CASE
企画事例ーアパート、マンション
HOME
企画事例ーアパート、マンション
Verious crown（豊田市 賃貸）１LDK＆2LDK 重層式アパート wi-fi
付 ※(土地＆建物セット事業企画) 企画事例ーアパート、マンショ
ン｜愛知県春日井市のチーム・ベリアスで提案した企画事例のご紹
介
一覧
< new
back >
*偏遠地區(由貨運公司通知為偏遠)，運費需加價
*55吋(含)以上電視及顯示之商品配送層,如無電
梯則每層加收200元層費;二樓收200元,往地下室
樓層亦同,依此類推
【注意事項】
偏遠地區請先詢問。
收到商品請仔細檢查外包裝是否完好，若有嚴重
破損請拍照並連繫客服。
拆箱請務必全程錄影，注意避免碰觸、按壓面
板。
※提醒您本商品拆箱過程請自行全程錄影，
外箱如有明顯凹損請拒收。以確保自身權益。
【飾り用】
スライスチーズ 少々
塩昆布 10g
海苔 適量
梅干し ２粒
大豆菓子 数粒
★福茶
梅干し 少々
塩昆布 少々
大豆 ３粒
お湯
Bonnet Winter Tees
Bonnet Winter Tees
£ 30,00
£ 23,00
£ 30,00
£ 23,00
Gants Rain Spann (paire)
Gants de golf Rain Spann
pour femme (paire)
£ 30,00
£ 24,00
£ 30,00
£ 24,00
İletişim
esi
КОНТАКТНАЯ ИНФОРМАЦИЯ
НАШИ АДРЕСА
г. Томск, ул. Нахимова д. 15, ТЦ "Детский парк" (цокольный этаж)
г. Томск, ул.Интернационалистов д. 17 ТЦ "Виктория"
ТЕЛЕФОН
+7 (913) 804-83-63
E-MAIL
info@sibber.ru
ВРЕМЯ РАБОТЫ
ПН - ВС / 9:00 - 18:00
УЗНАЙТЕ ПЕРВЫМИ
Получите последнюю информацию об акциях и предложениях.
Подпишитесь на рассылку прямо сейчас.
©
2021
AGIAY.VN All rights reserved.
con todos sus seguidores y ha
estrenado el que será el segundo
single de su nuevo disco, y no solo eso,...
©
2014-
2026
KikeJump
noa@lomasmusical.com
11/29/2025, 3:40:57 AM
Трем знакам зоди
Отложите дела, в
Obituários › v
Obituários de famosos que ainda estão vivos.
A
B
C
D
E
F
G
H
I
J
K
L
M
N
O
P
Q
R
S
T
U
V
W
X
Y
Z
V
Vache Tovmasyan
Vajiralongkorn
────
Exercise — Retype every line of the listing above, keeping each line and its characters unchanged.

Written response —
CASE
企画事例ーアパート、マンション
HOME
企画事例ーアパート、マンション
Verious crown（豊田市 賃貸）１LDK＆2LDK 重層式アパート wi-fi
付 ※(土地＆建物セット事業企画) 企画事例ーアパート、マンショ
ン｜愛知県春日井市のチーム・ベリアスで提案した企画事例のご紹
介
一覧
< new
back >
*偏遠地區(由貨運公司通知為偏遠)，運費需加價
*55吋(含)以上電視及顯示之商品配送層,如無電
梯則每層加收200元層費;二樓收200元,往地下室
樓層亦同,依此類推
【注意事項】
偏遠地區請先詢問。
收到商品請仔細檢查外包裝是否完好，若有嚴重
破損請拍照並連繫客服。
拆箱請務必全程錄影，注意避免碰觸、按壓面
板。
※提醒您本商品拆箱過程請自行全程錄影，
外箱如有明顯凹損請拒收。以確保自身權益。
【飾り用】
スライスチーズ 少々
塩昆布 10g
海苔 適量
梅干し ２粒
大豆菓子 数粒
★福茶
梅干し 少々
塩昆布 少々
大豆 ３粒
お湯
Bonnet Winter Tees
Bonnet Winter Tees
£ 30,00
£ 23,00
£ 30,00
£ 23,00
Gants Rain Spann (paire)
Gants de golf Rain Spann
pour femme (paire)
£ 30,00
£ 24,00
£ 30,00
£ 24,00
İletişim
esi
КОНТАКТНАЯ ИНФОРМАЦИЯ
НАШИ АДРЕСА
г. Томск, ул. Нахимова д. 15, ТЦ "Детский парк" (цокольный этаж)
г. Томск, ул.Интернационалистов д. 17 ТЦ "Виктория"
ТЕЛЕФОН
+7 (913) 804-83-63
E-MAIL
info@sibber.ru
ВРЕМЯ РАБОТЫ
ПН - ВС / 9:00 - 18:00
УЗНАЙТЕ ПЕРВЫМИ
Получите последнюю информацию об акциях и предложениях.
Подпишитесь на рассылку прямо сейчас.
©
2021
AGIAY.VN All rights reserved.
con todos sus seguidores y ha
estrenado el que será el segundo
single de su nuevo disco, y no solo eso,...
©
2014-
2026
KikeJump
noa@lomasmusical.com
11/29/2025, 3:40:57 AM
Трем знакам зоди
Отложите дела, в
Obituários › v
Obituários de famosos que ainda estão vivos.
A
B
C
D
E
F
G
H
I
J
K
L
M
N
O
P
Q
R
S
T
U
V
W
X
Y
Z
V
Vache Tovmasyan
Vajiralongkorn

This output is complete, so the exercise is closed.